X-Men Fantasy Realized…sorta?

I’ve always wanted to be a mutant. Growing up in the late 80s to early 90s every kid loved watching X-Men on Saturday morning cartoons. (Storm was the biggest badass and don’t even try to change my mind.) I always equated mutants with some super human ability. Little did I know that at the age of 34 my X-Men fantasy would be realized…sorta?

I always knew there was a family history of breast cancer. I didn’t exactly know what that meant but I knew my grandma on my biological dad’s side had died from breast cancer. I knew that my uncle also had breast cancer and his daughter as well. They were still pretty abstract people. I knew my grandma of course but I honestly don’t remember ever meeting my uncle. I also knew that my cousin was diagnosed at 35 but that was an age that seemed so grown and far away.
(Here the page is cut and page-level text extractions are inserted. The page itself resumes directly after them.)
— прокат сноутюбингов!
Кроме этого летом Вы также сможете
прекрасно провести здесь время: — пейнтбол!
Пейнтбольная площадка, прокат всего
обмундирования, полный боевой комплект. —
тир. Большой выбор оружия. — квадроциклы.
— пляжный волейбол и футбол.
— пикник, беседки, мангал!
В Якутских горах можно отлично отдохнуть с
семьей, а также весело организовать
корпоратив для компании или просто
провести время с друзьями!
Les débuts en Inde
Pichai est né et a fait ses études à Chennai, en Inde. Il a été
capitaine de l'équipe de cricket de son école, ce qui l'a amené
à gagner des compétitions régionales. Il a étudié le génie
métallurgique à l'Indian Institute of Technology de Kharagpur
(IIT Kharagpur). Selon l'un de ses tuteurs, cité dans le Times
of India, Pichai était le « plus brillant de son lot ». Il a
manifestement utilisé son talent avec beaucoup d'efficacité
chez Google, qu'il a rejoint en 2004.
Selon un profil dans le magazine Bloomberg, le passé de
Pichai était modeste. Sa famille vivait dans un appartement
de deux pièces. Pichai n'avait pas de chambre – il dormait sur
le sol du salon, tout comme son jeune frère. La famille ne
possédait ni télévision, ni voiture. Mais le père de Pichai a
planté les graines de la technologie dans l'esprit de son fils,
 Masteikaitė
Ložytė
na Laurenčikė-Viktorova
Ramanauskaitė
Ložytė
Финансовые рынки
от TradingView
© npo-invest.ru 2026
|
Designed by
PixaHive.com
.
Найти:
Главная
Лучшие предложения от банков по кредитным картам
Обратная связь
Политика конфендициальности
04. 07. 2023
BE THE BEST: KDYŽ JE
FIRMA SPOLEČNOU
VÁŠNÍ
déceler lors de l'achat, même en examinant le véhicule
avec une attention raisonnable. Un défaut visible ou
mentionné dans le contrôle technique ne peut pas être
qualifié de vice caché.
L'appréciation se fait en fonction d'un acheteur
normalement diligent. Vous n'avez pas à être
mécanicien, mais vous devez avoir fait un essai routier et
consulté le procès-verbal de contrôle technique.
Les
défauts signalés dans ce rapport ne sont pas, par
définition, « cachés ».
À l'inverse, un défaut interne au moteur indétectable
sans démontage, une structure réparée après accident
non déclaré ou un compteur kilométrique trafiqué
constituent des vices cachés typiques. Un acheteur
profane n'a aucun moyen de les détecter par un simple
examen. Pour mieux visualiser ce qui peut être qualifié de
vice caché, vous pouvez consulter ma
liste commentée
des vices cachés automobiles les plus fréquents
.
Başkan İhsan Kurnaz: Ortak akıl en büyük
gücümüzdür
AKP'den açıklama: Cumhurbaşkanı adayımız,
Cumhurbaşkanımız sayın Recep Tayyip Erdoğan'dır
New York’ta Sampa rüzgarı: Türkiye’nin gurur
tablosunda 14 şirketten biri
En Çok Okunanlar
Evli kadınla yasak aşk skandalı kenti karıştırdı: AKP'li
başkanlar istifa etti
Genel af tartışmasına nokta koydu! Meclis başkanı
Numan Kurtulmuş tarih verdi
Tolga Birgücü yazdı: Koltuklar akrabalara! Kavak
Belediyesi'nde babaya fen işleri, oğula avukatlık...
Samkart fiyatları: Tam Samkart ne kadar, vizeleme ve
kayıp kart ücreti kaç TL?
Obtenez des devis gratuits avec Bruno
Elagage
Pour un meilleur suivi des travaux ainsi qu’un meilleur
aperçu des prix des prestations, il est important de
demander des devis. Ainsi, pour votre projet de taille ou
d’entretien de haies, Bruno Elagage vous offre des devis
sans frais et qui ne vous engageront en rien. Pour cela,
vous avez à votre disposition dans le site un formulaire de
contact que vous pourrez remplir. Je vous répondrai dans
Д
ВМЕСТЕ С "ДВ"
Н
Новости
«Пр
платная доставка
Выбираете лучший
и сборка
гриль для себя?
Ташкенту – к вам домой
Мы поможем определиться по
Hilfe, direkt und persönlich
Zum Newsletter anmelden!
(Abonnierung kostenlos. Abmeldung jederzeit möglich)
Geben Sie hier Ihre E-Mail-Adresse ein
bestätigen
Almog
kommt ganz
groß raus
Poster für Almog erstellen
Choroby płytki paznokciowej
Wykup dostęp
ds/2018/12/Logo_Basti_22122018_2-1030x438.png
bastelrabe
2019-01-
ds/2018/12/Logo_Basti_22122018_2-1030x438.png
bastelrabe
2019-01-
A month or so before my 34th birthday my little sister Jessica called me to tell me that our dad had tested positive for the BRCA1 mutation. In that instant I knew. I know, I know, it’s impossible to know with 100% certainty without a DNA test but, I’m 100% that bitch. A feeling of dread settled around me and I remember spending the rest of the field trip with my then 4th grader just feeling off.

I called an OBGYN immediately and the person that answered the phone had no idea what BRCA was. I tried to explain to her what it meant, what it meant for me and potentially my kids, and she just nonchalantly scheduled my appointment for a month away. A MONTH. Then, the day before my appointment the OBGYN’s office  called to reschedule my appointment. FOR ANOTHER MONTH AWAY. I was so upset. I understand that doctors cancel but all I needed was a dang blood test. TWO MONTHS? I cancelled my appointment and now have some notes in my file with Sacred Heart that I was a bitch on the phone. I called another OBGYN in Panama City and they not only were aware of what the BRCA mutations were but they had a lab in house and also 3D mammography. It felt like a blessing in disguise.

Obviously, my test result confirmed what my gut knew. I was a mutant. I had this mutation that increased my risk of breast cancer to around 79%. I guess that’s some super human ability, eh? It’s funny that the looming 35 year mark was not so abstract it was coming right up.

Knowing I was a mutant was one thing. That knowledge did wield some power. Sure it’s not the absolutely badass power to manipulate the weather but the power to reduce my risk of breast cancer from around 80% to less than 6%.